Aim of the task:
Whenever a picture appears, leave it out while repeating all the other data exactly.

Exercise data:
------------------------------

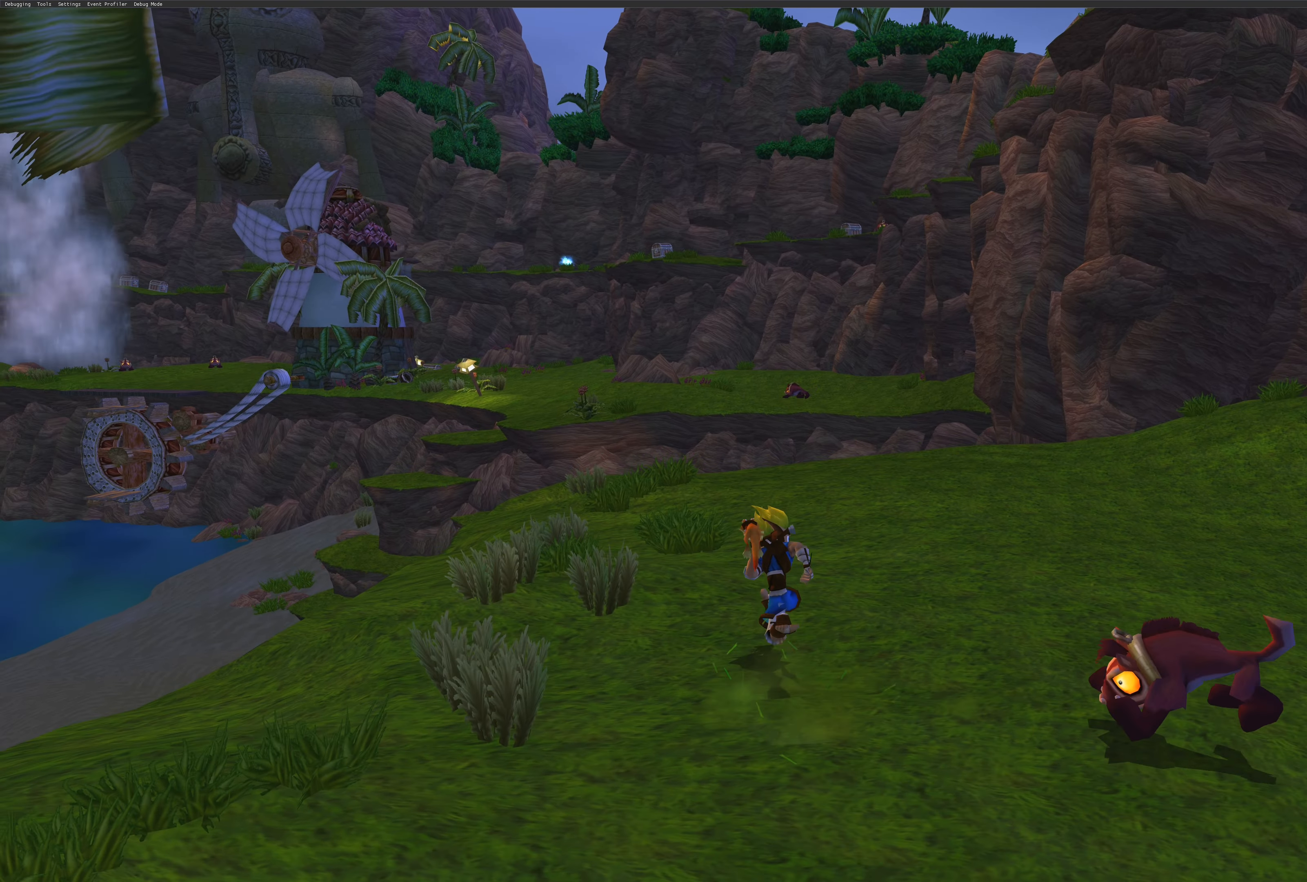
{"buttons": [], "left_stick": "up", "right_stick": "center", "events": []}
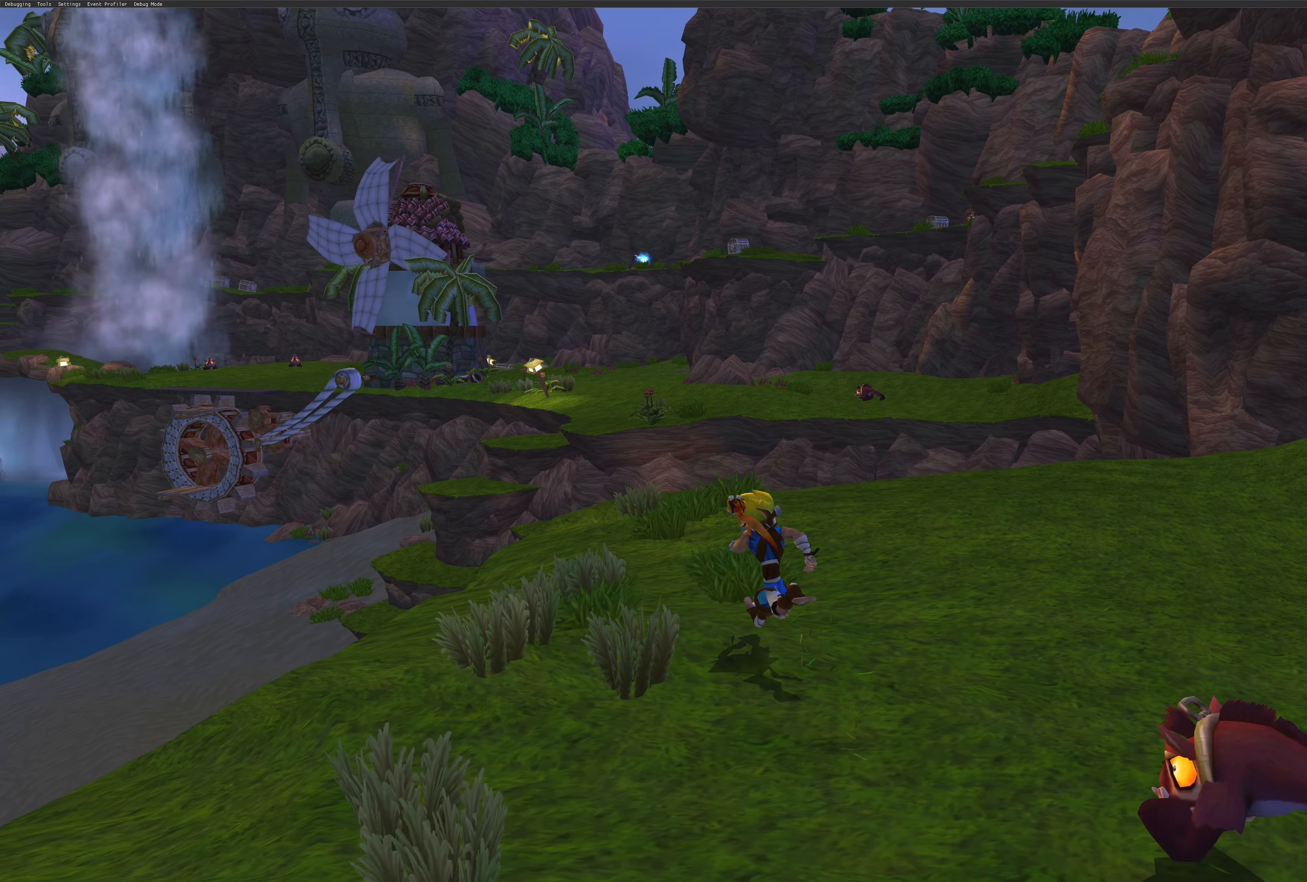
{"buttons": [], "left_stick": "up", "right_stick": "center", "events": []}
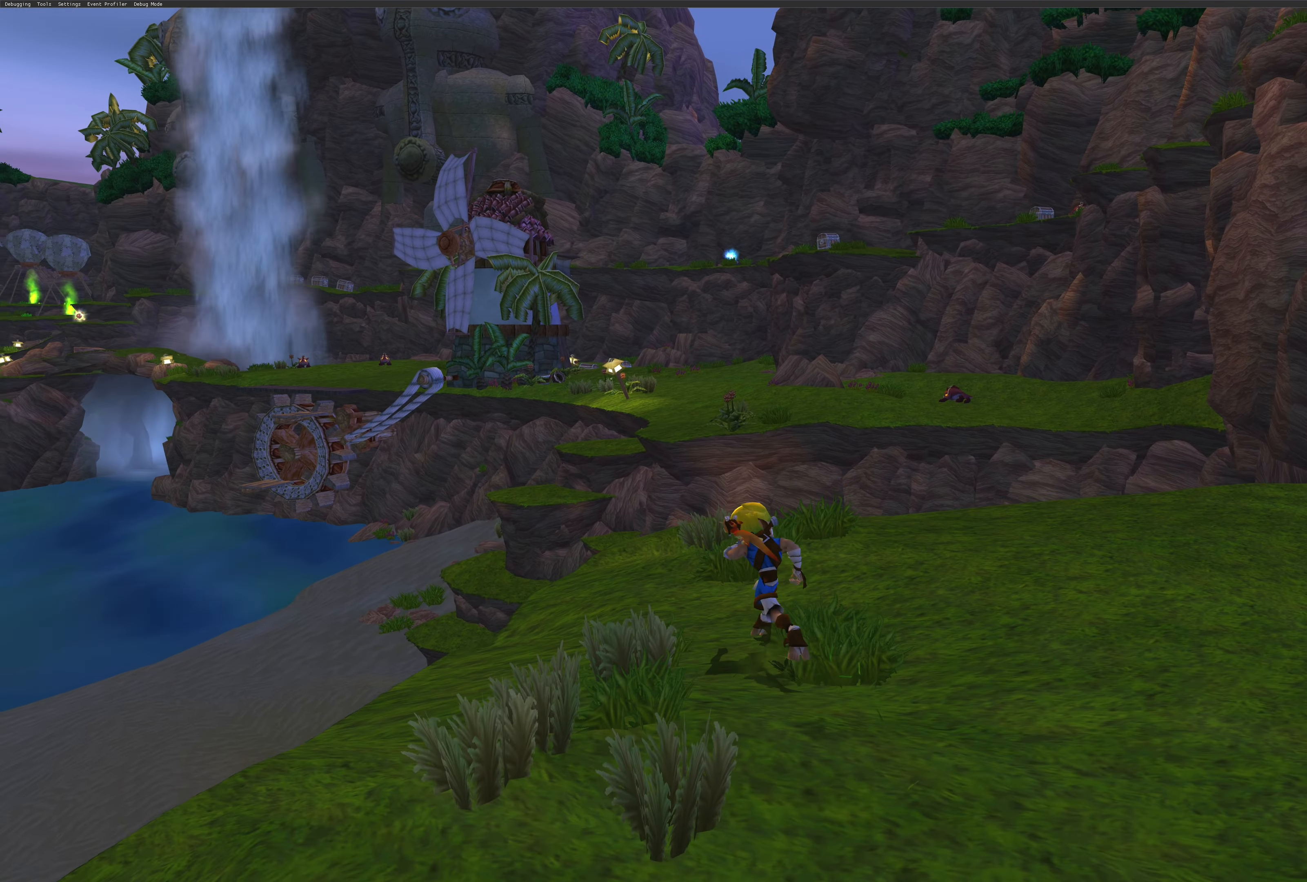
{"buttons": [], "left_stick": "up", "right_stick": "center", "events": []}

------------------------------

Result of this exercise:
{"buttons": [], "left_stick": "up", "right_stick": "center", "events": []}
{"buttons": [], "left_stick": "up", "right_stick": "center", "events": []}
{"buttons": [], "left_stick": "up", "right_stick": "center", "events": []}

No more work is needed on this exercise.